▶ **DATA BELOW**
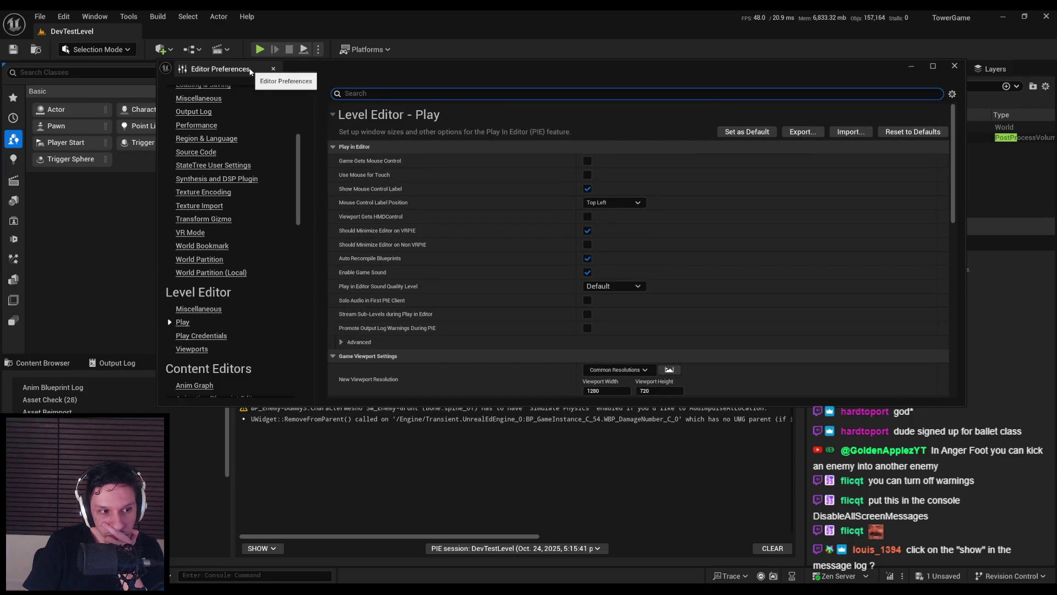
click(273, 68)
click(261, 548)
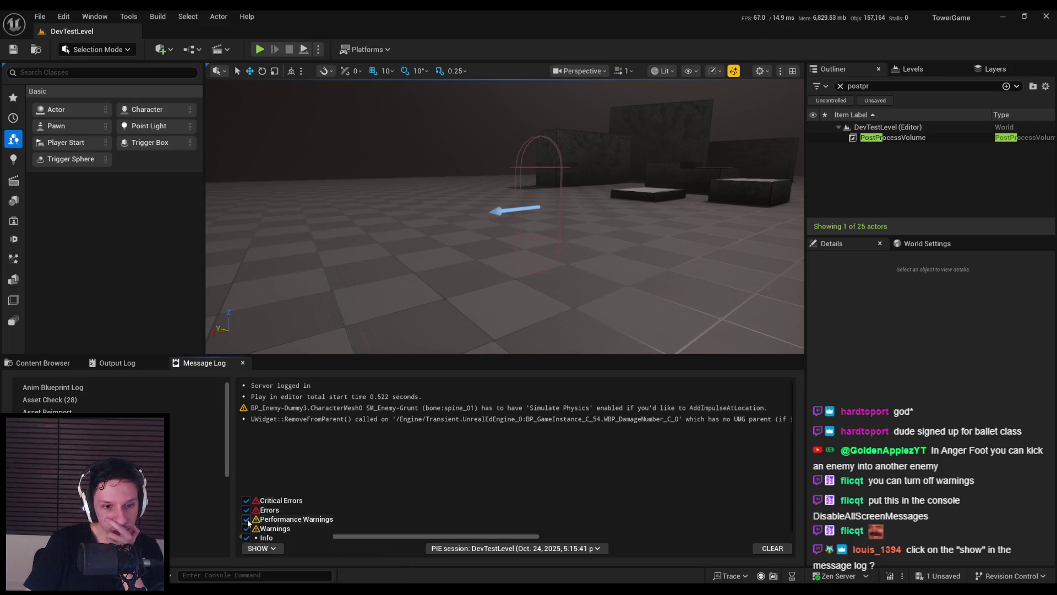
Hide warnings in the Message Log and run two quick playtests of the level
click(246, 527)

▶ **WHAT IS BEING ASKED**
Scan the material above. Extract every line in which the word "click" occurs.

▶ **TASK SOLUTION**
click(273, 68)
click(261, 548)
click(246, 527)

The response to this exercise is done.